To appreciate the most resplendent fields, go to these 6 towns:
Ban Luoc and San Sa Ho of the Dao in tunic and Nung
Ban Phung of La Chi
Ho Thau of the red Dao
Nam Ty and Thong Nguyen of the Red Dao
Each people has its own imprint
The period of returning to the fields to prepare a new planting season for ethnic minorities in Hoang Su Phi has a certain time lag. If the Dao starts to work the land at the end of the Tet or Lunar New Year, the La Chi will do it later, in the rainy season around April until September of the lunar calendar.
Each ethnic group is attached to their own cultural custom and their own relative beliefs. Sacred and varying from one tribe to another, the rites devoted to wishing good things for agricultural work play an important role in the lives of people in the mountains. However, they share ancestral rituals such as the rain invocation, the new rice festival which, punctuated by production cycles, are also part of their cultural heritage.
On the practical side, the rice terraces of Hoang Su Phi are also an eloquent witness of the imagination of man in the exploitation of the land at high altitude.

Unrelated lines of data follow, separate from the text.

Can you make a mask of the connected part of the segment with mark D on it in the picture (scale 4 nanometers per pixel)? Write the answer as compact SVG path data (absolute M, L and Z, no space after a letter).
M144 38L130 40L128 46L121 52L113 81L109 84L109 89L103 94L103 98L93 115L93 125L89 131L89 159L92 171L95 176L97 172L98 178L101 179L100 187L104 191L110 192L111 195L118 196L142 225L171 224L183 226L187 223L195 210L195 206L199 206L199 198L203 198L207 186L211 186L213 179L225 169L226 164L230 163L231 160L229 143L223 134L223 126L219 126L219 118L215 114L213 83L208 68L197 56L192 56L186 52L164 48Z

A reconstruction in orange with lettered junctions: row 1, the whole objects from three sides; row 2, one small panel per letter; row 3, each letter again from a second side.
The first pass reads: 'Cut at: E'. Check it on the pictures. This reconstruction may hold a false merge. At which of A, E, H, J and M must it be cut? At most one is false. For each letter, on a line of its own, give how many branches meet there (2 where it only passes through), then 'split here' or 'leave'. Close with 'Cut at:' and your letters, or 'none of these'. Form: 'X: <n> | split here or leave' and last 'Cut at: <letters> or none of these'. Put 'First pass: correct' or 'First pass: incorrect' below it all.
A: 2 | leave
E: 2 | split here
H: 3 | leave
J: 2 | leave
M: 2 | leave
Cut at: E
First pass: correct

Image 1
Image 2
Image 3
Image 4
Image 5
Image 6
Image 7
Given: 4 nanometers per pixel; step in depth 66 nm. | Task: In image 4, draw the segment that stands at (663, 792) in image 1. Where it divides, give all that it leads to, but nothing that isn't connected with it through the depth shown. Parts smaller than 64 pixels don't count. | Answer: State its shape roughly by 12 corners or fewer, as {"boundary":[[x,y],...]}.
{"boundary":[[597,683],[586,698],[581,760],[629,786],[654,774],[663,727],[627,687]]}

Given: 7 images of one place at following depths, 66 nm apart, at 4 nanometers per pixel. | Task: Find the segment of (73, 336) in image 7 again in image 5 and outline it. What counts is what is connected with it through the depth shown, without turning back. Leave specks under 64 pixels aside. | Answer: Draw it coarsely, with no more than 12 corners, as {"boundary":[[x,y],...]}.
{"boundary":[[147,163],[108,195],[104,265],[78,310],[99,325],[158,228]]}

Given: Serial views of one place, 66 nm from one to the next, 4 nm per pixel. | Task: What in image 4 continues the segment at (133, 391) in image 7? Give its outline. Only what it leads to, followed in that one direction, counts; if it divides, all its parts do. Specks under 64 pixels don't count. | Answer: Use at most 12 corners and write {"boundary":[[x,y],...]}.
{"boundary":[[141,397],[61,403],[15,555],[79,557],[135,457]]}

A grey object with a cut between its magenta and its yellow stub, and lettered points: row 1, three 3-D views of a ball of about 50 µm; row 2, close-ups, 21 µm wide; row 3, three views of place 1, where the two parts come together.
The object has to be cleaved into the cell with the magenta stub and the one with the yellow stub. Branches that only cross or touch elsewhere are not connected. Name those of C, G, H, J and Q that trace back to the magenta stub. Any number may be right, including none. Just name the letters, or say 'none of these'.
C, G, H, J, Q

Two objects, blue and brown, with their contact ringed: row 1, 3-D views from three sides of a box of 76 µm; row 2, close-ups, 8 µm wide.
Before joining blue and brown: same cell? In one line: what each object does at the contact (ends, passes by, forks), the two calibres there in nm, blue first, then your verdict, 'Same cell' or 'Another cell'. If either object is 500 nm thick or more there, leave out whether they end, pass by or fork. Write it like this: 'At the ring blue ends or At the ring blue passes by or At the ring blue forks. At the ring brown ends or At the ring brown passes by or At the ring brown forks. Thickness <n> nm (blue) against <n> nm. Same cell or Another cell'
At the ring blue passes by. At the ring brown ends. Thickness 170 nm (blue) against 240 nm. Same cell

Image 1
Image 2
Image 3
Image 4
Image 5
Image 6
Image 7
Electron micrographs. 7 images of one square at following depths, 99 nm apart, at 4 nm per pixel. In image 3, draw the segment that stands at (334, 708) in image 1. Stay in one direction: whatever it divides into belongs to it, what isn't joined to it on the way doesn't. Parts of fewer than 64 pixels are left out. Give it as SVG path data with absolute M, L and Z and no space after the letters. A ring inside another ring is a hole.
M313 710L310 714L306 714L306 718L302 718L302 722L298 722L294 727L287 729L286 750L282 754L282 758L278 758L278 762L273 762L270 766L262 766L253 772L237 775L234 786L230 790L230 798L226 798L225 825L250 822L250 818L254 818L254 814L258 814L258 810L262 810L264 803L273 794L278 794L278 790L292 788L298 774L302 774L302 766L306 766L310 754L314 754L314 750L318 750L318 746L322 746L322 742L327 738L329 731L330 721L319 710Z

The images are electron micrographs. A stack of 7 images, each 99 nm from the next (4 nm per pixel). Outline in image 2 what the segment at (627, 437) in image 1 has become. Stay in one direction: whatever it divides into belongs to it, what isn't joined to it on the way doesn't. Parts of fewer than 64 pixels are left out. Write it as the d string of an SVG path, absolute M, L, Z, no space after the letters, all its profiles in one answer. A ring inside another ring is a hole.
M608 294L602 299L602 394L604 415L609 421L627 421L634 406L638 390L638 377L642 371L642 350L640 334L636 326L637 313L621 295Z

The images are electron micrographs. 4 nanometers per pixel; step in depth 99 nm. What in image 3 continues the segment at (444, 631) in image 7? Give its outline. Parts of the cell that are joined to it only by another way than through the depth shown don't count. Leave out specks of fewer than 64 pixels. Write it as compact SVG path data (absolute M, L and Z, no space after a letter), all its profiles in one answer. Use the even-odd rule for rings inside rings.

The La Chi and Nung people tend to cultivate rice in the plots close to their home while the Red Dao opts for those rather far away. From a technical point of view, if other groups transplant by backing up, the Red Dao, on the contrary, advances on the field.
No one knows exactly since when the rice terraces of Hoang Su Phi have existed. One thing is certain is that this mode has gained ground to replace step by step slash-and-burn cultivation, a practice resulting from vulnerable nomadic life. Admiring the incredibly large painting engraved by ethnic peasant architects, one can say that the most beautiful rice fields of Ha Giang date back hundreds of years.
Head to the Phung village to immerse yourself in 133 hectares of rice entirely suspended in tiers. Rice accompanies you throughout 10 kilometres from the bridge over the Red stream to the centre of the town. You will sometimes come across a mountain of rice hundreds of meters high. It is very likely that the land of Phung village reveals the most magnificent of all the rice terraces in Vietnam.
Compared with the mountain wonders at Mu Cang Chai in Yen Bai and Y Ty in Lao Cai, the beauty of Hoang Su Phi rice terraces seems more striking due to the greater slope and height.